The pensions of municipal employees cost the public almost $25 million a year, according to the Canadian Taxpayers Federation. (File photo)

Taxpayer watchdog calls on cities to trim pensions

Canadian Taxpayers Federation said too many municipal workers getting double and triple pensions

A taxpayer watchdog group praises the City of Red Deer’s move to dump triple pensions for future senior staffers, but urges the city to cut deeper into the retirement benefit.

The Canadian Taxpayers Federation’s Alberta branch took aim at municipalities that offer two or three pensions to their employees, a perk that costs nearly $25 million annually, by its math.

In Red Deer, 151 employees are eligible for double pensions and 15 senior staffers have triple pensions. The pensions cost taxpayers $540,000 a year.

“Ideally, we’re calling for an end to using taxpayers’ dollars going towards these second and third pensions,” said the federation’s Alberta director, Franco Terrazzano.

“I think that’s extremely reasonable, especially when you consider all of the struggles that families and businesses in Alberta are going through.

“The first pension that city employees get is already very generous.”

Not all municipalities offer the second pension. In Alberta, Lloydminster and Medicine Hat do not. In Saskatchewan, legislation prevents second pensions.

In the private sector, only 20 per cent of employees outside government have a workplace pension plan.

“We’re hearing across the province councils are saying they’re facing budget challenges. The first place they should be looking for savings should be with these golden perks.”

At the City of Red Deer, most municipal employees are eligible for a Local Authorities Pension Plan, which is based on 1.4 per cent of their annual earnings, up to $57,410 as of 2019.
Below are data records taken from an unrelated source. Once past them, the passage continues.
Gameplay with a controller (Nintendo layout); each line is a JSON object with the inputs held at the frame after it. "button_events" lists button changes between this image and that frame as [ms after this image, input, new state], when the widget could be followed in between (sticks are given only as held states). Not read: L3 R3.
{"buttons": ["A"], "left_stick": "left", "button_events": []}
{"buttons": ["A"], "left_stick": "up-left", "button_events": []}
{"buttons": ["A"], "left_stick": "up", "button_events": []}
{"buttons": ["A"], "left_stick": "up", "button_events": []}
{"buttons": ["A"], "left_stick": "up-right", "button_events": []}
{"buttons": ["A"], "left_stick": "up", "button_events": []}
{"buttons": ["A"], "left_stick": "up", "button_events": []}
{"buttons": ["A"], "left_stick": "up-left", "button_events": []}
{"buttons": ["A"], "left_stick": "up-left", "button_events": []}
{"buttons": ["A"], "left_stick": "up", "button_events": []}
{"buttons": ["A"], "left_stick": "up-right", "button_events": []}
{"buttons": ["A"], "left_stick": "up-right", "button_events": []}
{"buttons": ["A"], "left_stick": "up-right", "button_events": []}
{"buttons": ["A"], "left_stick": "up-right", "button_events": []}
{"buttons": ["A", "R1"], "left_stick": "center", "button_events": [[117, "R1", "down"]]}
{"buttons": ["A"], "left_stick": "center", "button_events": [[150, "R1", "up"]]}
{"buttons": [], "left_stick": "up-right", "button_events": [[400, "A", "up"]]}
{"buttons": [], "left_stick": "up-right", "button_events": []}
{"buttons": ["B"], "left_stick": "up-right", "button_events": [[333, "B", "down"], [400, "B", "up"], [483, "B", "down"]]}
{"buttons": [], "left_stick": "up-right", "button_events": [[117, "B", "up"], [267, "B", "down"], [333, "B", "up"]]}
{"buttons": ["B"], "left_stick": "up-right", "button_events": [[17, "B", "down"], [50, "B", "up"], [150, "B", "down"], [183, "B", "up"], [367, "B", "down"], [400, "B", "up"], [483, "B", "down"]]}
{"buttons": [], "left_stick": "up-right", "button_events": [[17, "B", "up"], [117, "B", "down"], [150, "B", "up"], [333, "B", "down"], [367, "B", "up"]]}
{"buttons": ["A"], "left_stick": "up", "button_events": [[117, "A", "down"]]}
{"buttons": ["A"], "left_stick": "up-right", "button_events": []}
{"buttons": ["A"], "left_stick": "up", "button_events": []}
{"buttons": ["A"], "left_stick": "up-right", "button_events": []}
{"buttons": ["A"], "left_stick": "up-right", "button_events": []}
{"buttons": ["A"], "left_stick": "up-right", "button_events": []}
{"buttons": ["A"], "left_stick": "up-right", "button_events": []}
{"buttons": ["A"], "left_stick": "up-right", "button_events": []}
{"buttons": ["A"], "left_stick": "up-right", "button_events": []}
A second plan adds two per cent on salary over the year’s maximum pensionable earnings.

A third pension, designed for senior managers, and entirely taxpayer funded, further increases the pension.

About 15 Red Deer managers are eligible for that pension, known as the Overcap Supplementary Executive Retirement Program.

Red Deer city council voted in April to stop offering that pension to future management hires as a cost-cutting measure. The pension costs the city about $90,000 a year and now likely applies to fewer than the original 15 managers covered at that time.

Terrazzano applauds Red Deer for dropping the executive pension, but says it needs to go further and eliminate double pensions.

City manager Allan Seabrooke said the additional pensions are meant to keep the city competitive when attracting and retaining employees in the wage range eligible for the second pension.

In some other provinces, pensions are organized differently and are more lucrative than Alberta’s single plan.

Seabrooke said the city is not looking at eliminating the second pension, which only applies to about 150 of the city’s 1,200 to 1,300 employees.

“That plan is still in place in Red Deer. It’s never been considered for removal,” he said. “That piece keeps you competitive, particularly with other provinces.

“I don’t think going to the next level is something that is warranted at this time.”

Seabrooke said the city is finding savings in other ways over the next two years.

“There has been a reduction in our workforce and I think that is a good measure for cost savings.”